Once they are in front Synthonia start to knock the ball around with newfound confidence. The shaven-headed David Yale in the midfield pulls the strings and up front Nathan Jameson, a big fair-haired striker with the look of John Belushi about him, always seems to have space and time to control the ball and bring others into play. They get their second in the 60th minute. It’s another beauty, the ball moving via a series of crisp short passes from the halfway line, down the left and finally into the path of Colin Iley coming in from the right wing. He takes one touch before dinking it past the advancing James Winter.

Horden bring on an extra forward, Keith Devine, a huge man with the body of a cartoon strongman and an impressive goalscoring record. He’s all hustle and bustle, sprinting forward and banging defenders about at every opportunity. His introduction brings new urgency to the Colliers. The ball bumps around the penalty box, cannoning off knees and thighs. There’s a big shout for a penalty when Mark Stephenson tumbles over in the box and for a few minutes it seems as if sheer physical endeavour might be enough to rescue the situation.

It isn’t. The visitors continue to look the more likely side to score, moving the ball about with a purpose and accuracy Horden lack.
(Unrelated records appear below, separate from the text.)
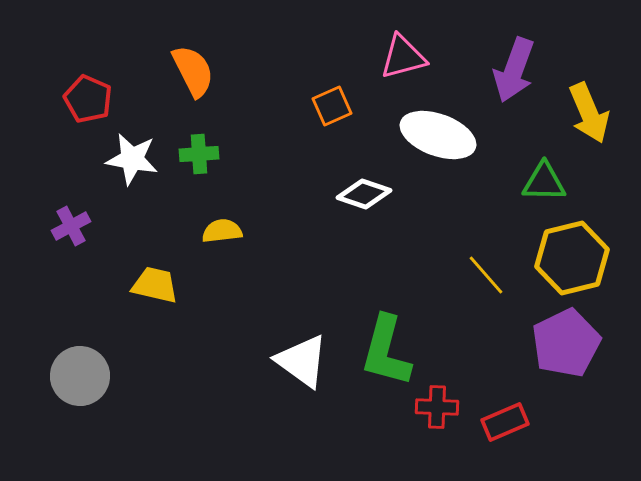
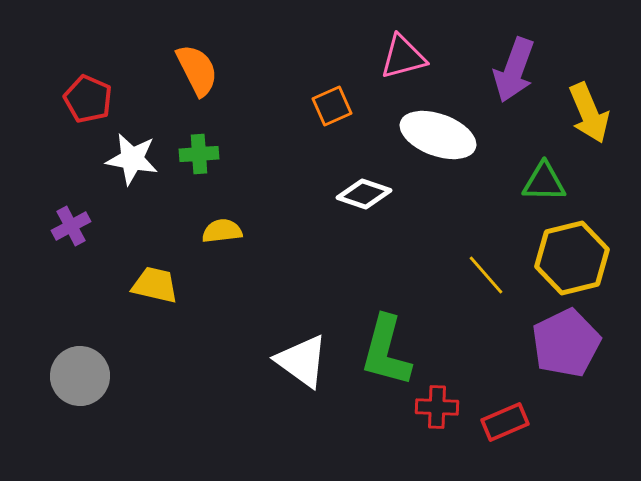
orange semicircle: moved 4 px right, 1 px up
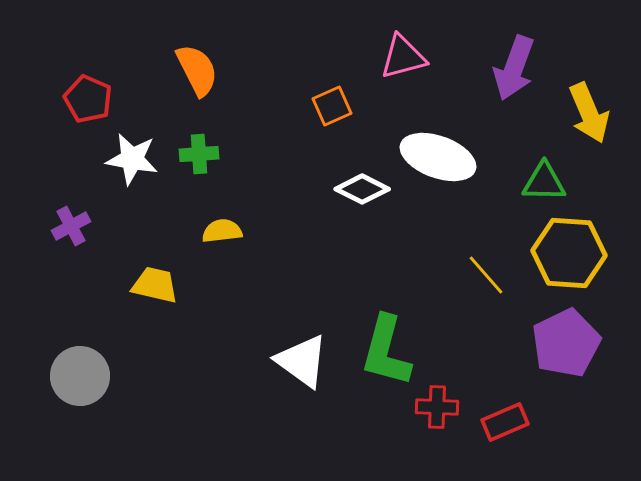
purple arrow: moved 2 px up
white ellipse: moved 22 px down
white diamond: moved 2 px left, 5 px up; rotated 8 degrees clockwise
yellow hexagon: moved 3 px left, 5 px up; rotated 18 degrees clockwise
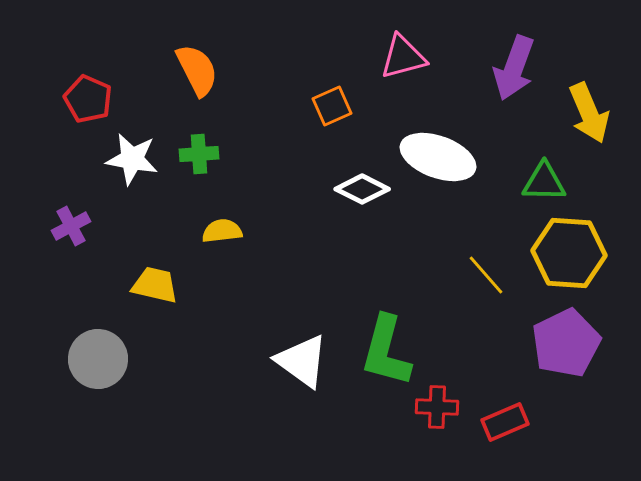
gray circle: moved 18 px right, 17 px up
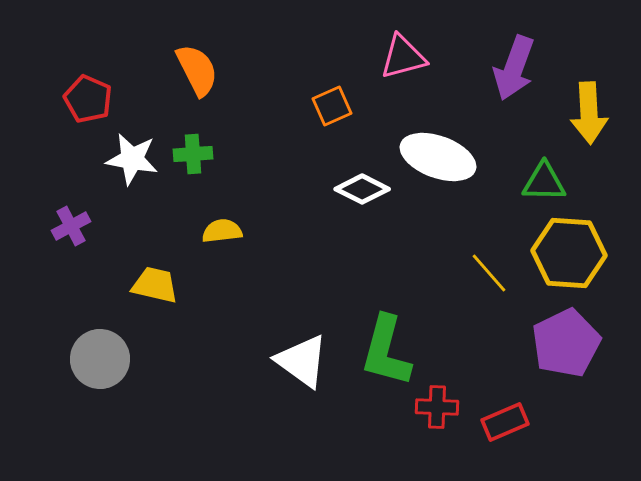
yellow arrow: rotated 20 degrees clockwise
green cross: moved 6 px left
yellow line: moved 3 px right, 2 px up
gray circle: moved 2 px right
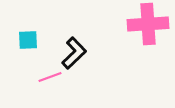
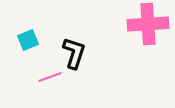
cyan square: rotated 20 degrees counterclockwise
black L-shape: rotated 28 degrees counterclockwise
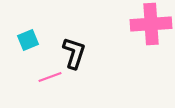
pink cross: moved 3 px right
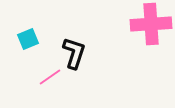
cyan square: moved 1 px up
pink line: rotated 15 degrees counterclockwise
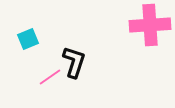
pink cross: moved 1 px left, 1 px down
black L-shape: moved 9 px down
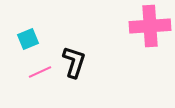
pink cross: moved 1 px down
pink line: moved 10 px left, 5 px up; rotated 10 degrees clockwise
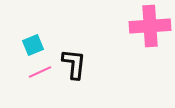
cyan square: moved 5 px right, 6 px down
black L-shape: moved 2 px down; rotated 12 degrees counterclockwise
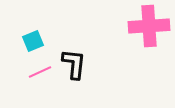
pink cross: moved 1 px left
cyan square: moved 4 px up
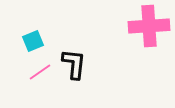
pink line: rotated 10 degrees counterclockwise
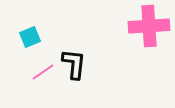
cyan square: moved 3 px left, 4 px up
pink line: moved 3 px right
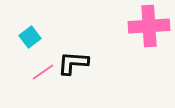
cyan square: rotated 15 degrees counterclockwise
black L-shape: moved 1 px left, 1 px up; rotated 92 degrees counterclockwise
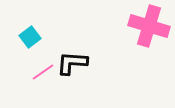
pink cross: rotated 21 degrees clockwise
black L-shape: moved 1 px left
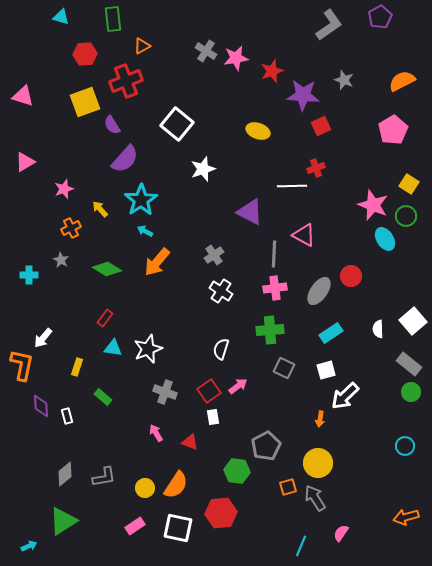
Substitute James Magowan, who seems to be nicknamed Bimbo, almost adds the third, turning neatly on the left of the box and firing in a fierce, curving shot that Winter does really well to tip over the bar.

Throughout it all, good and bad, the Teessiders behind me remain resolutely unimpressed. “First touch like a bloody elephant,” one snorts as a ball bounces off a Synners shin. Another is listening to the Boro match commentary on headphones. “Adam Johnson’s scored a second,” he bellows at one point. “He’ll be away in January,” his mate growls. The pits, the shipyards, the steelworks and the chemical plants may have gone, but the region’s pessimism endures.